La storia di Antonio Ligabue narrata nel film Volevo Nascondermi.
Il rimpianto del suo spirito, che tanto seppe creare attraverso la solitudine e il dolore, è rimasto in quelli che compresero come sino all’ultimo giorno della sua vita egli desiderasse soltanto libertà e amore.

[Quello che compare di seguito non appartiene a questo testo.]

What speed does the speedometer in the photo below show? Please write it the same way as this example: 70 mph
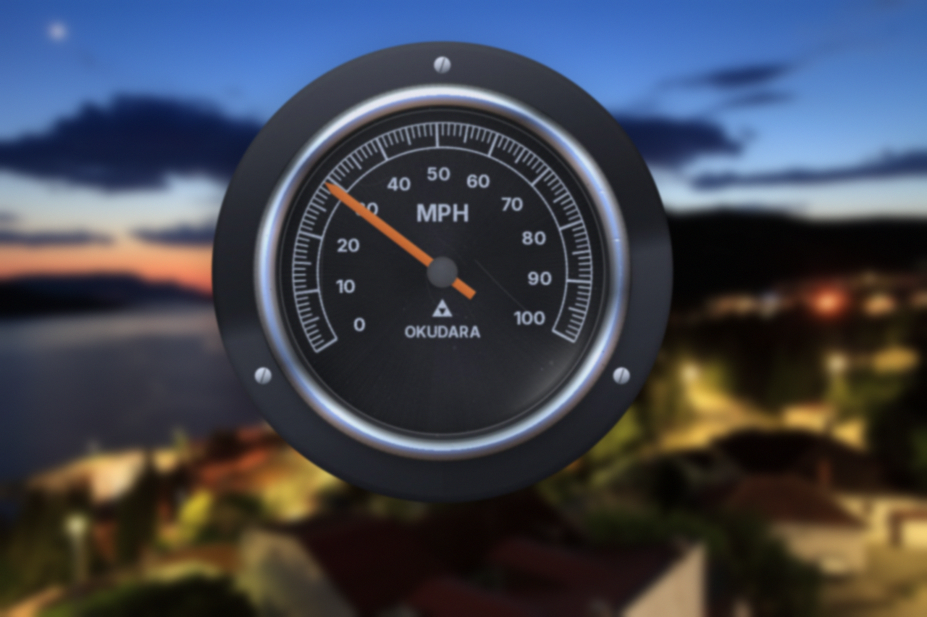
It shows 29 mph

-Epitafio sulla tomba di Antonio Ligabue a Gualtieri
Zurigo, 1899. Da Elisabetta Costa e Bonfiglio Laccabue nasce Antonio (noto ai più come Ligabue). Rimasto orfano della madre, morte di cui considerava responsabile il padre, viene affidato alla famiglia Goebel. Eredita dall’infanzia rachitismo, uno sviluppo fisico bloccato e una certa asocialità che lo porta a fuggire i suoi coetanei e a preferire la vicinanza con gli animali. Antonio, che diventerà un pittore apprezzatissimo, trovava nel suo disegno una cura alle sue crisi nervose, uno strumento con cui superare l’incomunicabilità che lo rendeva un reietto della società. L’incontro con la pittura avviene nel 1928, grazie al fondatore della Scuola Romana, Marino Mazzacurati, che gli insegna ad utilizzare i colori a olio. Rinchiuso in un manicomio per atti di autolesionismo, non interrompe mai la sua attività di pittore, suscitando un’attenzione sempre maggiore di critici, giornalisti e critici d’arte.

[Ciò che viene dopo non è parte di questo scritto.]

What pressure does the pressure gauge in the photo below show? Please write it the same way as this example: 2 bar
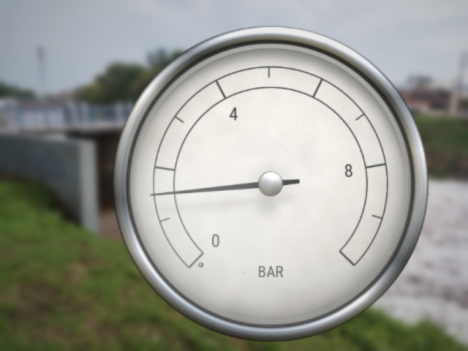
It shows 1.5 bar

Giorgio Diritti, con Volevo Nascondermi, decide di riportare sul grande schermo la storia del geniale Ligabue (inevitabile pensare allo sceneggiato RAI del 1977 con il grande Flavio Bucci), affidandone l’interpretazione a un gigantesco Elio Germano, premiato alla Berlinale 2020 con l’orso d’argento come miglior attore.
Partendo dai primi anni di vita, Diritti racconta la difficile infanzia, il disagio psichico, la profonda solitudine, elementi costitutivi della personalità e dell’arte di Ligabue, il Van Gogh italiano. Bravissimo Germano nel riprodurre la sua lingua incomprensibile, i suoi gesti nevrotici e l’andamento sgraziato che lo portava spesso sulle rive del Po. Forte il contrasto tra il mondo esterno dominato dal fascismo e l’interiorità del pittore, che disegnava paesaggi nuovi nella sua mente per poi riportarli sulle sue tele. Tigri, gorilla, serpenti, aquile, una giungla immaginata con allucinata fantasia, dove spesso le creature lottano per la sopravvivenza, secondo la concezione che Ligabue aveva della vita: una lotta incessante intervallata da sparuti frammenti di serenità.
La pittura gli permette di inserirsi nella stessa società che lo ghettizzava, in cui inclusione ed esclusione erano facce della stessa medaglia e gli permette di comprare una moto Guzzi rossa, con cui scorrazzava inseguendo la tanta amata solitudine del bosco e dei viottoli di campagna, con cui inseguiva quella libertà di cui sarà privato negli ultimi anni della sua vita, trascorsi in un ospedale psichiatrico in seguito ad una emiparesi. Finisce così la vita di un uomo alla ricerca di un senso, che aveva trovato nel disegno e nell’esplosione di forme e colori un rifugio dalle sofferenze dell’esistenza.
Finisce così la vita di uno dei pittori più enigmatici e affascinanti del Novecento, Antonio Ligabue.